EV and ICE sales by vehicle type (Photo credit: Bloomberg)

Asia’s progress forms a stark contrast with Europe and the US, where decades of car-centric planning has created a more challenging environment for micromobility to take root. Augustin Friedel provides excellent insights into the differences between the East and West in this writeup.

Somerset will be home to a new gigafactory for Tata, manufacturing batteries for both cars and motorcycles. It will be the largest such factory in Europe and create roughly 4,000 jobs, but construction isn’t slated to start until 2026 with full capacity projected for the 2030s.

London-based Delivery Mates delivered 2.5 million parcels via cargo e-bikes in 2023. Now the company is considering the use of electric water shuttles, which can transport cargo to the city center and eliminate the use of trucks on London’s congested roadways.

Urban delivery chain evolution (Photo credit: ZAG Daily)

Vietnam’s reliance on motorcycles represents a huge opportunity for electrification, and Samsung SDI is getting in on the action with plans to manufacture batteries for motorcycle swap stations.

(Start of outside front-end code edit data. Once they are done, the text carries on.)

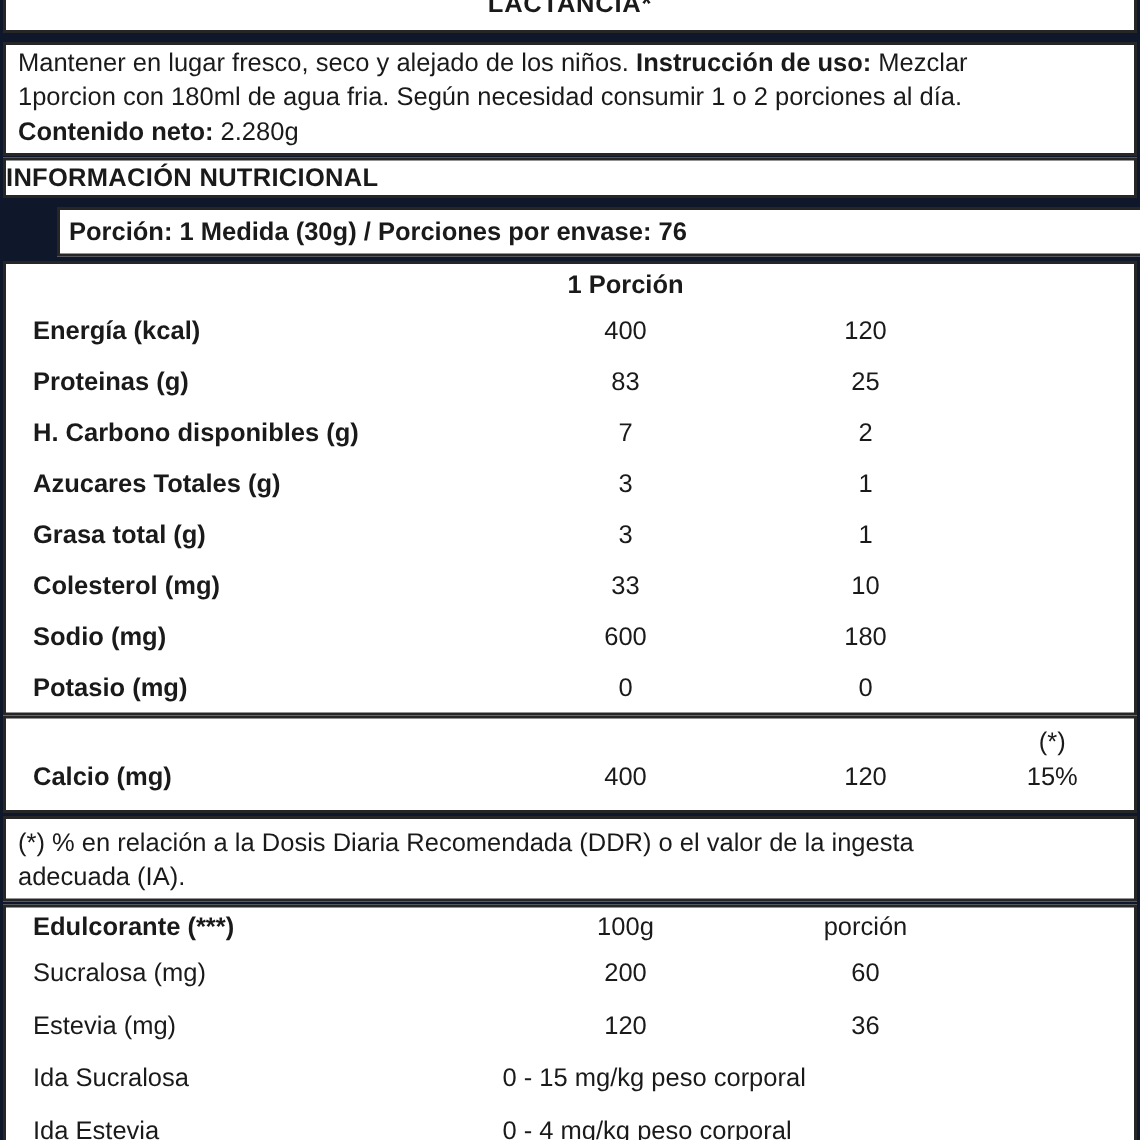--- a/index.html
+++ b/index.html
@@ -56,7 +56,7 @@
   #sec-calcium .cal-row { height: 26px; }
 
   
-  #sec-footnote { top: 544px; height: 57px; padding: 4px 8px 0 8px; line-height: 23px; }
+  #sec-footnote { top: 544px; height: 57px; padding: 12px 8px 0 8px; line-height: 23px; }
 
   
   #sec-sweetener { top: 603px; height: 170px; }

This is part of a partnership with Selex Motors, a motorcycle manufacturer that currently operates 50 such swap stations.

Battery swapping also continues to grow in India with a new strategic partnership between Quantum Energy and Battery Smart. This will enable Quantum’s commercial moped fleets to use Battery Smart’s swapping network, which has nearly 1,000 stations across 25 cities.

Iconic e-moto maker Cake declared bankruptcy in February, and has now been thrown a lifeline in the form of acquisition by Espen Digernes, the CEO of a car dealership in Norway. This acquisition primarily concerns the brand’s assets in Sweden; it’s unclear how it will affect Cake properties in other countries—or previous employees who are still waiting to be paid.